The event of sending the jets into the corridor was timed just right before the U.S official began his sit down with the Taiwanese President, Tsai Ing-wen. In the meeting, he assured Taiwan of unequivocal support and friendship that is pledged by Washington.
Sending flights of jets was not unnoticed by the Taiwanese leadership. Later on, they started the deployment of People's Liberation Army Air Force (PLAAF) fighters. It was called an unwanted intrusion into the Strait and it has undermined stability and security.
The Chinese J-10 and J-11 fighter jets intentionally violated Taiwanese airspace of the rather narrow strait at exactly 9:00 a.m. (01.00 GMT). While in-flight, the jets were in the sight of anti-aircraft batteries on the island, according to the Ministry of Defense. Soon after, Taiwanese planes were dispatched to drive away from the intruders. But for now, Beijing is silent about the PLAAF intrusion into airspace that is not theirs.

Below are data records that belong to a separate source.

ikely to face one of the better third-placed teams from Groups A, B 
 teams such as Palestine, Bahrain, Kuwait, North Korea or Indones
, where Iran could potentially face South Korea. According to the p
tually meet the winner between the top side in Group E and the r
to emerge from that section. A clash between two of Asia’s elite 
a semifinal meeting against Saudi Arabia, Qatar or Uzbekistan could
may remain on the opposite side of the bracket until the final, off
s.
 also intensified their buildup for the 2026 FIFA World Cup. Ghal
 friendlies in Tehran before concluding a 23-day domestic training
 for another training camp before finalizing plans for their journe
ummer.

Azar's visit to Taiwan is one of the most important state visits that Taiwan has experienced, and that comes when the U.S. and China are at odds with each other. Beijing has made its opposition as the U.S. is increasingly against Chinese activities in the South China Sea.
Another is the shift of U.S. foreign policy in the Trump administration. Beijing is hinting that the recent diplomatic mission is not without consequence, cited Japan Times.
Before the People's Liberation Army Navy held exercises in the South China Sea, the Taiwanese military had something in store for the PLAN. Taiwan flew F-16s with armed AGM Harpoon anti-ship missiles that were ready to fire on any Chinee vessel. In other areas in the Indo-Pacific, the U.S. poked China with observation operations in the SCS. Next were joint exercises with Japan and Australia that stoked the flames a bit more, according to Yahoo.
The People's Republic of China (PRC) considers Taiwan as part of the maindland, with the Taiwanese government not giving in to communist pressure that has made Beijing mad. Xi Jinping prefers a Taiwan that cannot stop the Chinese military, but Trump is giving the Taiwanese advanced arms. Another sore point to U.S. and China squabbles is the blame of the pandemic.